SSH sessions auto-inherit the token
docker/start.sh copies env vars matching MOLD_*, HF_*, CUDA*, and LD_LIBRARY* into /etc/rp_environment, which bash SSH sessions source on login. Once the token is in the pod environment, huggingface-cli and curl inside an SSH session pick it up without re-exporting.
Recommended GPUs
Rates below are RunPod's published list prices and drift over time — always confirm with runpodctl gpu list or the console before deploying.

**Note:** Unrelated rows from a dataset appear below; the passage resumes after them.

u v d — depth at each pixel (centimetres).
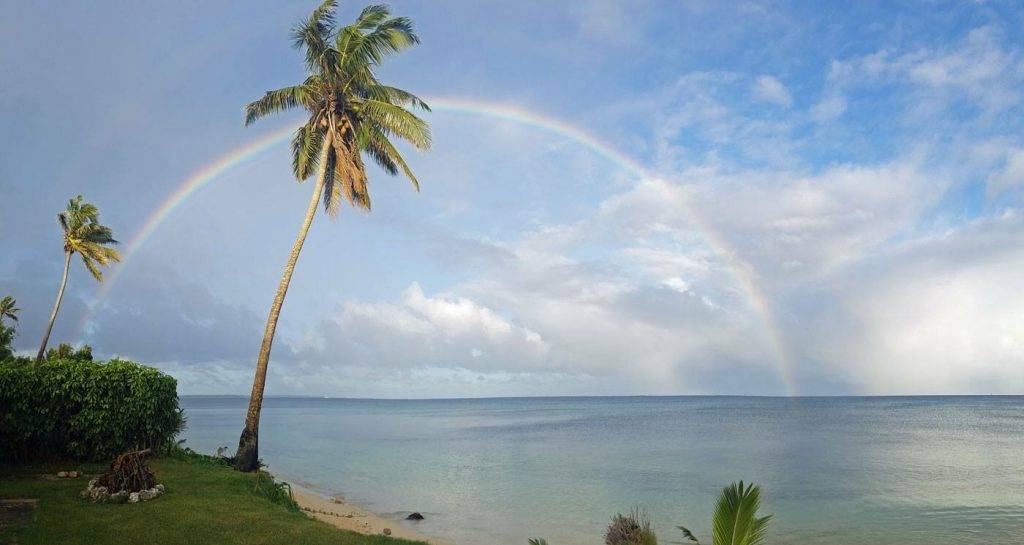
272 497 2136
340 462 5144
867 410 16838
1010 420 11194
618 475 4300
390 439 7925
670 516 2920
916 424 10075
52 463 2180
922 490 3575
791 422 11025
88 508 1661
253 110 2883
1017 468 4469
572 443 7050
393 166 3170
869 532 2577
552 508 3097
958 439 7038
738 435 7931
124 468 1834
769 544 2392
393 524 2666
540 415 17250
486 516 2886
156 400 2406
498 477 4216
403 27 2897
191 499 1834
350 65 2841
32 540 1368
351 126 2869
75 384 2188
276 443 7112
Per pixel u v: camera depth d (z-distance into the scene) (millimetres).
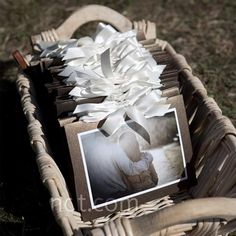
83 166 730
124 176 749
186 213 557
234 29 1322
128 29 923
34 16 1406
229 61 1215
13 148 1043
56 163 777
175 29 1336
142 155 754
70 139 720
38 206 918
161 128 760
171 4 1427
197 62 1217
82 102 730
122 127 740
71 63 775
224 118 750
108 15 917
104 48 795
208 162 771
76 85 742
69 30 915
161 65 779
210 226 636
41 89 836
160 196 777
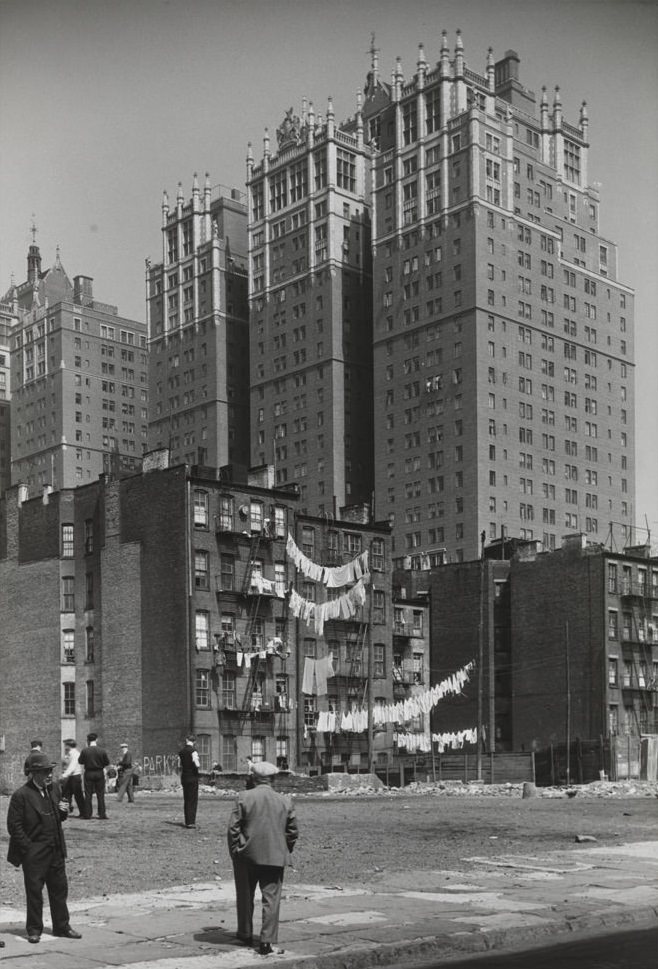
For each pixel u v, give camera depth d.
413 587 143.75
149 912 22.94
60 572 111.50
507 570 138.25
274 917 19.14
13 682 113.38
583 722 127.69
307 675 108.50
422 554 161.12
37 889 19.89
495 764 108.44
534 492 195.75
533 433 197.50
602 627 127.62
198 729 100.00
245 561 105.81
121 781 60.28
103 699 106.56
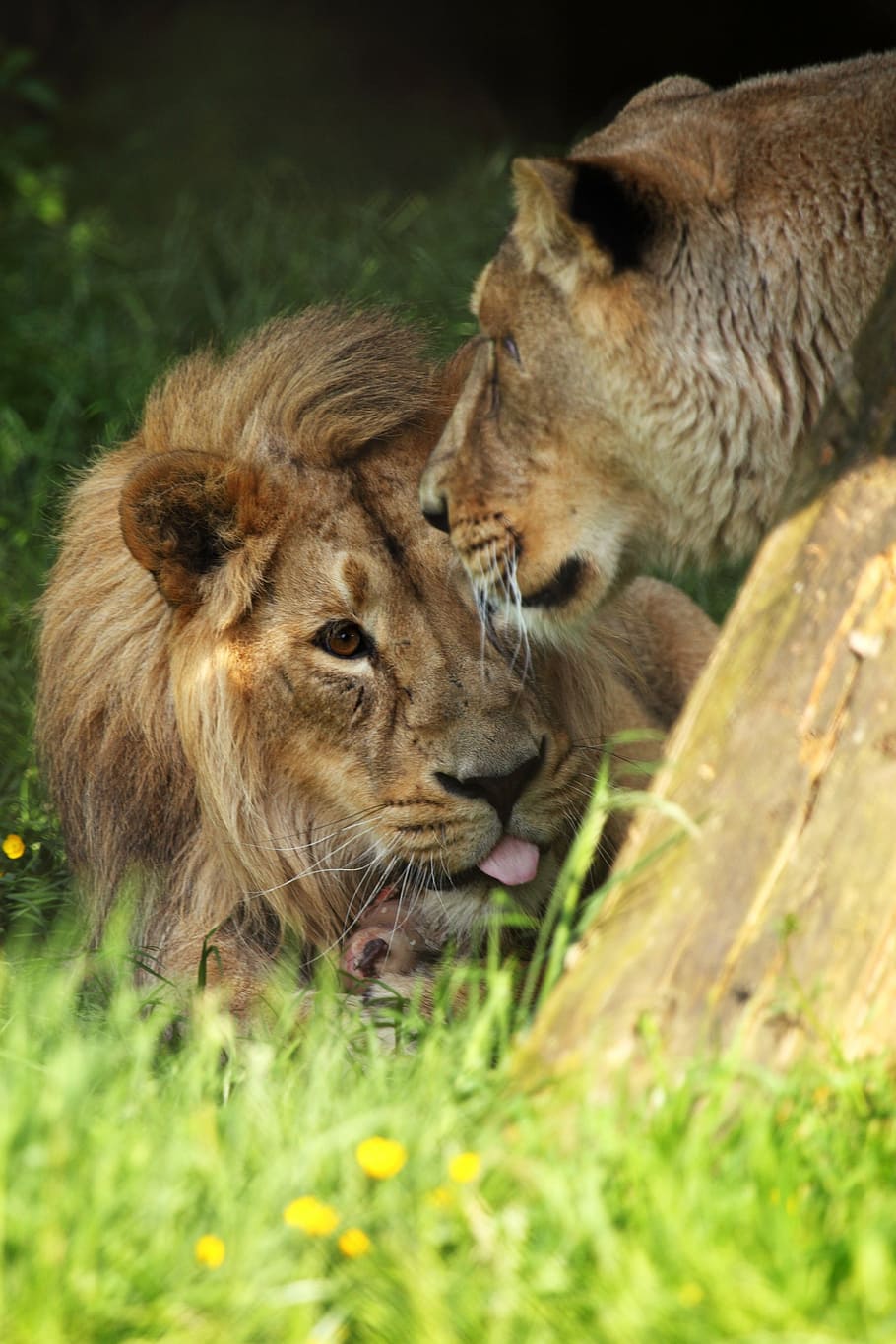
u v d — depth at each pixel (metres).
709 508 7.02
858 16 22.16
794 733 5.08
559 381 6.92
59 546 8.73
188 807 7.79
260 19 23.64
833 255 6.59
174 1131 4.90
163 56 23.31
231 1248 4.44
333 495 7.45
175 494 7.22
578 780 7.54
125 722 7.79
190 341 14.99
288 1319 4.24
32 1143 4.75
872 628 5.07
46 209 18.47
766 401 6.72
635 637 9.21
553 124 23.28
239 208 18.45
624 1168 4.54
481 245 16.80
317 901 7.76
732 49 22.98
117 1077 5.47
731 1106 4.83
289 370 7.69
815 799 5.01
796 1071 4.83
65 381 14.22
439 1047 5.73
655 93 8.29
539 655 7.59
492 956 6.30
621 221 6.52
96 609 7.91
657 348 6.68
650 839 5.27
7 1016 6.32
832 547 5.20
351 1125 4.81
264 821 7.59
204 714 7.45
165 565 7.36
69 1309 4.19
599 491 7.07
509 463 7.12
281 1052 6.18
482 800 7.24
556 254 6.80
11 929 8.14
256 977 7.52
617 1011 4.96
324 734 7.43
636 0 23.28
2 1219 4.36
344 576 7.29
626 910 5.13
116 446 8.84
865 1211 4.39
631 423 6.84
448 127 22.59
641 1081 4.85
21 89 19.52
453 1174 4.55
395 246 17.06
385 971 7.44
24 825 8.89
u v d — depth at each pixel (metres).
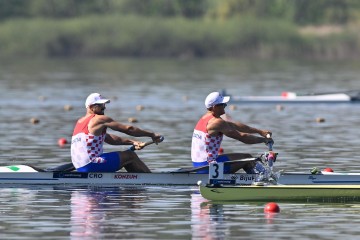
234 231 65.38
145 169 85.38
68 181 84.25
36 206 74.44
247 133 85.06
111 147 114.50
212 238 63.16
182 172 84.25
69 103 180.00
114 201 76.75
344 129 134.88
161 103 180.12
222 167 77.75
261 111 166.12
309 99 179.88
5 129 133.12
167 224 67.62
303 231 65.44
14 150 109.75
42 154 106.50
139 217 70.12
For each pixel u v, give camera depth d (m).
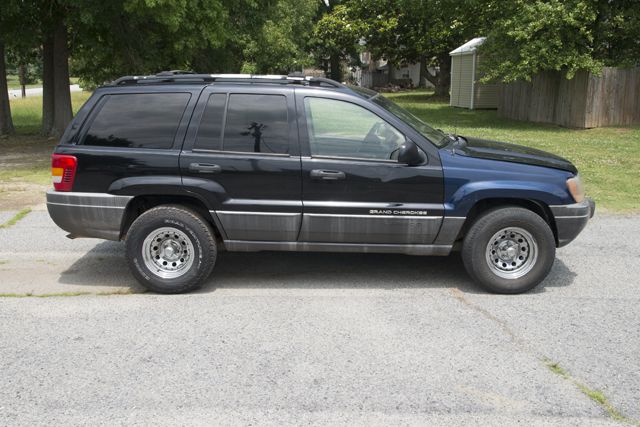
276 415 3.50
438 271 6.18
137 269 5.46
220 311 5.10
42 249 6.91
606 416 3.50
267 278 5.98
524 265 5.48
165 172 5.41
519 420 3.45
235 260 6.57
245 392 3.76
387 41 38.84
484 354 4.27
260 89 5.48
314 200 5.40
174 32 15.35
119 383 3.88
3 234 7.51
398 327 4.75
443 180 5.35
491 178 5.37
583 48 17.94
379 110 5.41
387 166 5.35
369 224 5.40
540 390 3.78
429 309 5.13
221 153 5.41
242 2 19.02
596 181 10.48
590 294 5.52
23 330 4.71
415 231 5.42
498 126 19.55
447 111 26.92
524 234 5.41
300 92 5.47
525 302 5.31
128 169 5.43
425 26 35.81
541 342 4.47
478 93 27.44
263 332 4.66
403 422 3.43
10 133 18.75
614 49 19.38
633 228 7.83
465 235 5.55
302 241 5.52
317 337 4.56
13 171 12.12
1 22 15.94
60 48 17.44
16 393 3.77
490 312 5.06
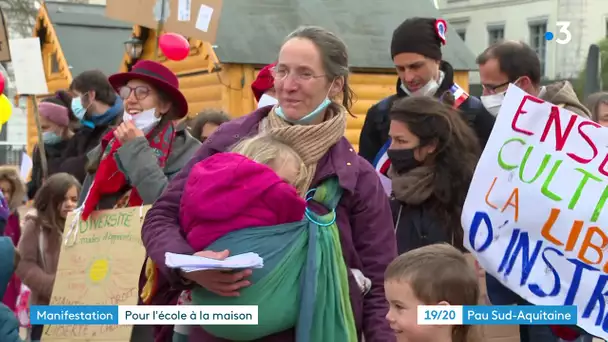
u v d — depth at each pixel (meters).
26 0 27.88
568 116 3.67
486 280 3.96
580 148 3.67
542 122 3.70
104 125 5.88
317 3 11.51
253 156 2.88
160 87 4.18
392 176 4.07
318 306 2.79
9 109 6.01
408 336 2.88
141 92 4.17
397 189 3.91
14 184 6.64
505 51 4.73
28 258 5.20
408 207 3.96
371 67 11.09
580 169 3.66
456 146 3.89
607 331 3.61
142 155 3.96
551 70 20.77
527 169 3.70
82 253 4.12
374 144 4.84
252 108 10.44
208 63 10.62
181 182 3.01
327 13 11.48
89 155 4.49
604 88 17.00
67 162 5.82
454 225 3.87
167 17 6.47
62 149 6.79
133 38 11.95
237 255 2.64
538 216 3.68
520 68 4.70
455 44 12.03
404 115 3.92
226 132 3.13
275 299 2.74
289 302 2.76
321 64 3.02
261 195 2.72
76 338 3.98
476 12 22.91
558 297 3.64
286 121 3.07
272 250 2.73
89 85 5.86
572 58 20.48
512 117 3.72
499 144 3.72
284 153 2.88
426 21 4.66
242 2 11.01
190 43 11.13
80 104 5.85
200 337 2.91
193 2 6.48
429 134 3.87
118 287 4.00
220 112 6.25
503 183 3.71
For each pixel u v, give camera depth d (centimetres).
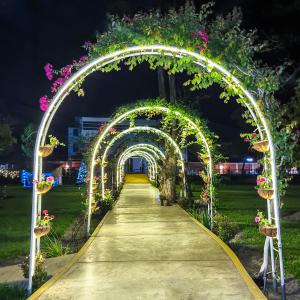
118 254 767
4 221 1427
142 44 584
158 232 1031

| GPU | VRAM | Community $/hr | Secure $/hr | Image tag | Notes |
|---|---|---|---|---|---|
| RTX 4090 | 24 GB | ~$0.34 | ~$0.69 | :latest | Best value when stock is available |
| RTX 5090 | 32 GB | ~$0.49 | ~$0.99 | :latest-sm120 | Usually better stock than 4090 |
| L40S | 48 GB | ~$0.40 | ~$0.86 | :latest | Full BF16 FLUX without offload |
| A100 80GB | 80 GB | ~$0.79 | ~$1.64 | :latest-sm80 | Maximum headroom, multi-model swaps |
Alternative: REST API (no CLI required)
runpodctl wraps RunPod's REST API at https://rest.runpod.io/v1/. If you want to provision pods from CI, a deploy script, or anywhere the CLI is inconvenient, hit the API directly:
export RP=https://rest.runpod.io/v1
export H="Authorization: Bearer $RUNPOD_API_KEY"
# Create pod
curl -sS -H "$H" -H "Content-Type: application/json" $RP/pods -d '{
"name": "mold-server",
"imageName": "ghcr.io/utensils/mold:latest-sm120",
"gpuTypeIds": ["NVIDIA GeForce RTX 5090"],
"cloudType": "SECURE",
"dataCenterIds": ["EUR-IS-2"],
"gpuCount": 1,
"containerDiskInGb": 20,
"volumeInGb": 50,
"volumeMountPath": "/workspace",
"ports": ["7680/http", "22/tcp"],
"env": { "MOLD_DEFAULT_MODEL": "flux2-klein:q8" }
}' | jq
# Lifecycle
curl -sS -X POST -H "$H" $RP/pods/<pod-id>/stop
curl -sS -X POST -H "$H" $RP/pods/<pod-id>/start
curl -sS -X DELETE -H "$H" $RP/pods/<pod-id>Unlike the CLI, the REST API honors every id in "dataCenterIds" as a valid scheduling candidate. Full reference: rest.runpod.io/v1/docs.
Monitoring
Docker images include the metrics feature. Scrape GET /metrics for Prometheus-format metrics (HTTP request rates, generation duration, queue depth, GPU memory, uptime). The endpoint is excluded from auth and rate limiting.
Image Details
The Dockerfile uses a multi-stage build:
- Builder —
nvidia/cuda:12.8.1-devel-ubuntu22.04with Rust and cargo - Runtime —
nvidia/cuda:12.8.1-runtime-ubuntu22.04(~3.4 GB image, 33 MB binary)
libcuda.so.1 (the NVIDIA driver) is injected at runtime by the NVIDIA Container Toolkit — the image cannot run without GPU access.